In Barcelona on Sunday he slipped from pole to second at the start, recovered and passed Vettel's Ferrari to secure his second win of the season and reduce the German’s lead to six points in the title race.
The three-time champion obeyed his team’s instructions perfectly as they – led by chief strategist James Vowles – plotted his route to triumph by putting pressure on Vettel in the opening stint and then taking perfect advantage of a Virtual Safety Car (VSC) period.

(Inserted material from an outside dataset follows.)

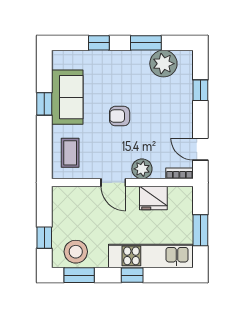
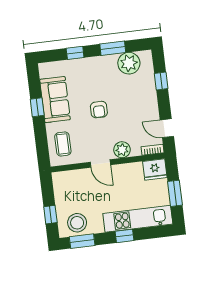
armchair: (120, 116) -> (99, 110), turned -90
fridge: (153, 198) -> (155, 169), moved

Vettel pitted early for a new set of soft tyres to end his first stint, but instead of matching that call Mercedes chose to switch to their plan and kept both Hamilton and Valtteri Bottas out for longer stints before Hamilton came in for medium tyres – and leaving the Finn in the lead to block the frustrated Vettel.
The key moment came on lap 34 when Belgian Stoffel Vandoorne of McLaren crashed into Brazilian Felipe Massa's Williams to trigger the VSC.
"That was beautiful for us," said Wolff.
"At that stage we planned to do the opposite to Sebastian – and then the magic call was the one to pit Hamilton, at a time when it looked like the VSC would end, so Sebastian couldn't react...
"We timed it perfectly – credit to James and the strategists – and that pit-stop obviously was much faster than Sebastian's afterwards.
"Then it was down to Lewis to pass him on track which he did on the straight and taking the lead."
That move, which Vettel described as “like a train” passing him, left Hamilton in front for the final stint of 32 laps on soft tyres while Vettel, on mediums, toiled to stay in touch.
"In the end, it was all about balancing on a knife's edge,” said Wolff. “You want to have a gap, in the lead, to avoid the undercut, but on the other side we had to make the tyres last 32 laps.
"It was a combination of team work, strategy and Lewis's driving.”
Bottas’ selfless contribution on a weekend when he was unable to repeat the form that carried him to his maiden F1 win in Russia was also a significant part of their triumph before he retired with an engine failure.
Hamilton says he was left out of breath but relishing the title challenge by the win.
"It's definitely one of the favourites, if not the favourite battle, I'm having," said the three-time champion.
"I'm in a much better position than last year so 2017 is a much better year so far."
"It's great to have a battle — and a fight with another team is so much nicer and more enjoyable because there's no tension within our team.
"At the last race, when Valtteri (Bottas) won, there wasn't an ounce of me that was like 'damn it, he won'... But this is how it should be.”
Hamilton, who has changed his fitness coaching arrangements and now plans his own schedule between races without a trainer, conceded that he found himself fighting for breath at times.
He had to sit down on the victors’ podium during the post-race ceremony, clearly lacking the same level of vim and energy of others around him.
"Man, these cars are so much more physical this year and this is a tough circuit,” he explained after the contest at the Circuit de Catalunya where many seasoned observers commented on his condition.